Foreign Affairs
Description
$12.95
ISBN 0-7737-5042-8
Author
Publisher
Year
Contributor
Ellen Pilon is a library assistant in the Patrick Power Library at Saint
Mary’s University in Halifax.
Review
Keath Fraser, author of the “enthusiastically acclaimed” volume of stories Taking Cover (1982), has again produced a brilliant work. He has an incredible command of language which he uses effortlessly, immediately engaging the reader’s attention and never letting go, even after the story has ended. These stories live with you; not only do you participate in each story — either through the character or as an interested observer — but, afterwards, you find yourself interpreting and reinterpreting the events. A crow will never be a crow per se again after Mr. Crow in “Here.” A waiter will never be taken lightly after “Waiting.” Fraser has the gift of planting pictures in his reader’s mind that are virtually indelible.
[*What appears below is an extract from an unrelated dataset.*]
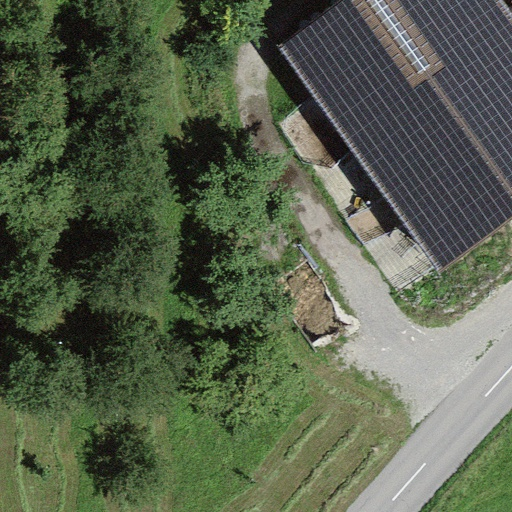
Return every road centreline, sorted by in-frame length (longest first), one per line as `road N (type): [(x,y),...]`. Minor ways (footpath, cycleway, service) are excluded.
road 1 (track): [(458,427),(272,152),(263,63),(278,15),(296,0)]
road 2 (tertiary): [(385,511),(511,373)]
“Waiting” is an amusing portrait of Rajam the waiter, who takes his profession seriously. In the hierarchy of waiters he is near the top; he visits Macdonalds to observe the lower echelon at work. Although proud of his work, he would rather be a full-time tennis player. Tennis language is blended into the narrative, which describes every imaginable aspect of waiting. In “The Emerald City,” the narrator has a gardening show on TV, a wife, a lover of ten years’ standing, and a highly sensitive nose. “Arlene says my rambling associations make me a hound in search of their gist.” These rambling associations permeate Fraser’s style in every story. They are never too rambling, nor do they stray too far from the subject, but they introduce delightful sequences of thought. “13 Ways of Listening to a Stranger” attests to Fraser’s skill in expressing many different characters’ thoughts at once.
Each of the seven stories and three novellas deserves lengthy discussion. Tennis, gardening, religious cults, female body builders, wealthy men, wilderness camping, multiple sclerosis, boarding houses, the war prisons in Cambodia, large families, India: Fraser knows these subjects, which are central to the stories, in incredible depth. With his command of language, Fraser describes these subjects brilliantly, using them as settings that his people experience. We feel the onslaught of MS with Silas in “Foreign Affairs.” In “Teeth” we react instinctively with Ted, committing the same atrocity and initiating the same disaster. In “History of Cambodia” we lie chained to the prison bed, our minds refusing to accept the horror. The stories are so full, the characters so multi-dimensional, their relationships and experiences so brilliantly portrayed, that you become familiar with these characters, you become part of them. You feel a need to reread and reread, certain that with different times and different moods you will learn even more with each reading.
This is literature at its very best, and Canada should be proud.